Там кабинет лечебных процедур,
там царство стёклышек, иголок,
как в запорошенном саду.
Наталья-отоларинголог
вставляет в носовой проход
негибкий шланг, но я не струшу,
за нею повторяя «пааа-рррааа-ход»
(не слоге «ход» надавливает грушу,
и в голове растет воздушный шар
непо-меща-юща-яся душа).
А я на незаправленном снегу
назло Наталье уши отморожу
и шапку неудобную сниму:
так лучше слышно осторожное
постукивание веток, мерный скрип
промёрзших досок, свист в газопроводе…
Ещё гудок на нашем пароходе.
И чаек удаляющихся всхлип.
О.М.
Здесь был дом.
Ты проводишь меня на ощупь
по невидимым комнатам, расчерченным на песке.
Вот хороший ориентир —
два старинных древесных стража
по бокам от «Крыльца».
Ты проводишь меня по памяти.
Это «Кухня»
(и слышно, как
наливают стакан шипучий… и гул конфорок).
Вот «Прихожая», «Детская», «Папа».
Осторожно обходим «Папу».
Здесь, кажется, «Телевизор»…
Это в тесном кольце новостроек высокий забор
пансиона «Небесные ласточки».
Он стоит над тобой, как погода,
как радужный дождь,
прозрачный и неохватный.
И у этой черты – знаки ёлочек, грустных кавычек
придомового «Сада».
Промелькнёт вслепую маленькая пичуга.
Вот качели,
красивый ребёнок
(это девочка),
босоногое па в опрокинутость мокрого неба…
Карауля на взлёте,
каждый раз озорная собака
прыгает:
хочет цапнуть за палец.
Клац!
Но «Ты» ускользаешь.
Всегда
навсегда
ускользаешь.
Энциклопедия детских страхов:
меня маленьким мама водила в секту.
Я до сих пор помню этот запах
дешёвой мебели.

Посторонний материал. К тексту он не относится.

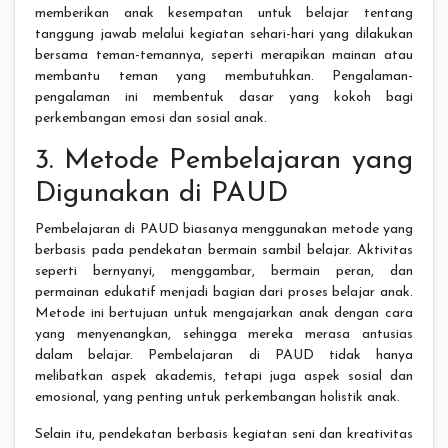
memberikan anak kesempatan untuk belajar tentang
tanggung jawab melalui kegiatan sehari-hari yang dilakukan
bersama teman-temannya, seperti merapikan mainan atau
membantu teman yang membutuhkan. Pengalaman-
pengalaman ini membentuk dasar yang kokoh bagi
perkembangan emosi dan sosial anak.
3. Metode Pembelajaran yang
Digunakan di PAUD
Pembelajaran di PAUD biasanya menggunakan metode yang
berbasis pada pendekatan bermain sambil belajar. Aktivitas
seperti bernyanyi, menggambar, bermain peran, dan
permainan edukatif menjadi bagian dari proses belajar anak.
Metode ini bertujuan untuk mengajarkan anak dengan cara
yang menyenangkan, sehingga mereka merasa antusias
dalam belajar. Pembelajaran di PAUD tidak hanya
melibatkan aspek akademis, tetapi juga aspek sosial dan
emosional, yang penting untuk perkembangan holistik anak.
Selain itu, pendekatan berbasis kegiatan seni dan kreativitas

И все, кто
собирался в обычной двушке за чудесами
к вечеру обговорённой даты,
это толстые женщины с заплаканными глазами
и какие-то бородатые.
Всё начиналось с магнитофонной проповеди,
и, если мешал неугомонно кричащий
ребёнок, мне иногда давали попробовать
вина из старой церковной чаши.
И уводили в другую комнату.
Хозяйские дети очень любили,
когда большие-и-незнакомые
люди давали нам в руки библии.
Мы начинали и спотыкались
на каждом слове. В уютном шуме
за стенкой бубнили про апокалипсис
и долго шуршали шубами.
То ли от страха, то ли от гордости
она останавливалась на пролёте
и говорила: «Когда соберёшься в гости,
не рассказывай папе и той – другой – тёте».
…Ночью душно даже с открытой форточкой.
Из-под курток в прихожей торчат не вешалки, а рога.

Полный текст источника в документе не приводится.